## Source text

-- Opening Marker --

Across the US, though, end-the-shutdown protests are flaring up.
In Texas, conservative state legislators said in a letter to Governor Greg Abbott it's ultimately the "individual Texan's responsibility" to keep themselves safe. Many are backed by Texas oilman Tim Dunn, who co-authored a similar letter to Trump.
Today drivers staged "Operation Gridlock" at the Michigan state capitol after Governor Gretchen Whitmer's decision to toughen rather than relax what already was one of the nation's strictest stay-home orders.
Among the groups promoting the effort on Facebook was one with ties to the politically connected DeVos family, even though Education Secretary Besty DeVos stopped her political spending when she joined Trump's Cabinet.
Evidence of the coronavirus' devastating impact on the US economy has been steadily emerging, and the signs have grown ominous.
Sales at stores and restaurants plunged in March by the largest amount on records dating back to 1992. The nation's industrial output fell by the largest amount since the end of World War II. And the outbreak keeps ravaging the global oil market.
"I've never seen anything like this," said Jennifer Lee, senior economist at BMO Capital Markets. "You don't want to look, but you know you have to."
The picture will likely worsen in the coming weeks and months. Retail sales — a primary driver of the US economy — are almost surely suffering further during April because business shutdowns will have been in effect for the entire month, compared with just half of March.
Sales of homes and cars will also keep declining. And economists have forecast that Friday's weekly report on applications for unemployment benefits will show that millions of Americans sought jobless aid last week, on top of the record-high of nearly 17 million who filed in the previous three weeks.

-- Closing Marker --

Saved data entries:
-- Opening Marker --

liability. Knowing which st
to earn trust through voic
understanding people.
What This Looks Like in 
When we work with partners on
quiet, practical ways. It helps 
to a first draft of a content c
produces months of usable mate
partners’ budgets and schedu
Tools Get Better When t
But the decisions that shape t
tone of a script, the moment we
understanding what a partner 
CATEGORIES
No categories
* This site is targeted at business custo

-- Closing Marker --
-- Opening Marker --

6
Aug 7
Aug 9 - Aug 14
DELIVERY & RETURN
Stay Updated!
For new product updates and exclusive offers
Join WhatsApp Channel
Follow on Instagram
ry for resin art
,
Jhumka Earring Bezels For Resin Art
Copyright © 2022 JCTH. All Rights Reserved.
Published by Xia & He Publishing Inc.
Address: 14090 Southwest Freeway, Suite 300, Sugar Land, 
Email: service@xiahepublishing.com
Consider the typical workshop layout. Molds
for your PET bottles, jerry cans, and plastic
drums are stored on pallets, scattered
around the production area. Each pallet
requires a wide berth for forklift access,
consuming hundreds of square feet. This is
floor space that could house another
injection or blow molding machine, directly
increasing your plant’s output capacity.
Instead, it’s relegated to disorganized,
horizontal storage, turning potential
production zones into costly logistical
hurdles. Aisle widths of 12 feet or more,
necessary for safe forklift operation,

-- Closing Marker --

## Work instructions
(A) Answer these from the text on shutdown protests and the US economy:
(i) What name did drivers give the protest they staged at the Michigan state capitol?
(ii) Sales at stores and restaurants dropped in March by the largest amount on records going back to what year?
(iii) What job and employer does the text give for Jennifer Lee?
(B) Resume the text on shutdown protests and the US economy, starting after its last sentence.

## Results for each task
(A)
(i) "Operation Gridlock"
(ii) 1992
(iii) She is a senior economist at BMO Capital Markets.

(B)
Economists now project a record-shattering 40 per cent annual decline in US economic output for the April-June quarter. While growth is expected to rebound in the second half of the year, economists at JPMorgan Chase have forecast that the US economy will still shrink 7 per cent for 2020 as a whole.
The International Monetary Fund yesterday predicted that the world economy would shrink 3 per cent this year, the worst outcome since the Great Depression.
The government said US retail sales plummeted 8.7 per cent in March, an unprecedented decline, as the outbreak brought most commerce to a halt.
The deterioration of sales far outpaced the previous record decline of 3.9 per cent that took place during the depths of the recession in November 2008.
Auto sales dropped 25.6 per cent, while clothing store sales collapsed, sliding 50.5 per cent. Restaurants and bars reported a nearly 27 per cent fall in revenue.
Spending may be falling at an even faster pace than the retail sales figures suggest. The report did not include spending on services such as hotel stays, airline tickets or movie theatres.